Perception is enhanced through a Learnable Adaptive Mask (LAM). LAM receives two scalar cues: normalized vehicle speed (v_norm) and a hazard level derived from the minimum LiDAR range (h). Two learnable scalars (α_speed, α_lidar) modulate multiplicative factors f_speed and f_hazard, which in turn adjust a vertical intensity weight w_lower. A smooth vertical gradient mask is constructed per image row, normalized, and concatenated as a fourth channel to the RGB input. Consequently, at high speeds the lower part of the image (road surface) receives more attention for precise lane keeping, while in close‑proximity hazard scenarios the mask boosts the upper region, highlighting pedestrians or obstacles. LAM is trained jointly with BC loss, enabling the perception module to discover context‑aware attention patterns without heavy self‑attention overhead.
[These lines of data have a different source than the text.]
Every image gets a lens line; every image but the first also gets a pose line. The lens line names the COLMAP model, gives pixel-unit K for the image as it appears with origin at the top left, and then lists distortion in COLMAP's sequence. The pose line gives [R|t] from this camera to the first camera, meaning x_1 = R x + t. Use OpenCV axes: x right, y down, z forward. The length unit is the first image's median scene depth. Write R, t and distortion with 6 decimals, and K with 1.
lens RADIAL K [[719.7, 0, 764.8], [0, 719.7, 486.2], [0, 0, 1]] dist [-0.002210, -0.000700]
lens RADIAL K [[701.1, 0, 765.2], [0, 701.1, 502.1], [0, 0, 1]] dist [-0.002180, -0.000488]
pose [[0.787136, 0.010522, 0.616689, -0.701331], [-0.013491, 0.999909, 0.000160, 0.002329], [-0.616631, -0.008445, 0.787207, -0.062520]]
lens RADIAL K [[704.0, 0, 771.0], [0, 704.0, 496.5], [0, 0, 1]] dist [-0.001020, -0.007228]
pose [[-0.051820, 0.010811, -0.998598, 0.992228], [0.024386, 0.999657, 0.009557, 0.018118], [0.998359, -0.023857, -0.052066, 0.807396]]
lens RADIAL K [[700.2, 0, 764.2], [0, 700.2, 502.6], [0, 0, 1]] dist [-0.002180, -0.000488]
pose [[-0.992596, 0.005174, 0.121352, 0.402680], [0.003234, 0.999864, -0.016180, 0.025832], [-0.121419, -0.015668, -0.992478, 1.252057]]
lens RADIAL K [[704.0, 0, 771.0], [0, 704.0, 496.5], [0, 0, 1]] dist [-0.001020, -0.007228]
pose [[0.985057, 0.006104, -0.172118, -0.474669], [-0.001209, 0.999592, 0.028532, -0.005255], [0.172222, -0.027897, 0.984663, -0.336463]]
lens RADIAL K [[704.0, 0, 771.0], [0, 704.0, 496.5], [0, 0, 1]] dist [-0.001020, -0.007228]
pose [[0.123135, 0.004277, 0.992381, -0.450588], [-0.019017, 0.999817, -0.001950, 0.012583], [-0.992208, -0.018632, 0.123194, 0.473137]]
The overall learning process follows a two‑stage curriculum: (1) BC + LAM training to obtain a competent baseline; (2) PPO fine‑tuning with the hybrid reward, during which the diffusion safety supervisor intervenes only in high‑risk states, correcting actions and storing safe experiences. Experiments are conducted in the Webots simulator across diverse traffic configurations, dynamic obstacles, and varying weather conditions. The proposed system achieves a 96 % success rate and reduces collisions to 0.05 per 1,000 steps, outperforming recent hybrid IL‑RL baselines by a large margin. Ablation studies show that removing LAM increases collision rates by over 30 %, and disabling the diffusion supervisor leads to unstable policies with frequent off‑lane excursions.

All code, trained models, and curriculum scripts are released publicly, facilitating reproducibility and future extensions to real‑world platforms. By tightly integrating expert imitation, IRL‑derived dense rewards, diffusion‑based safety guidance, and adaptive perception, IRL‑DAL sets a new benchmark for safe, efficient, and human‑like autonomous driving.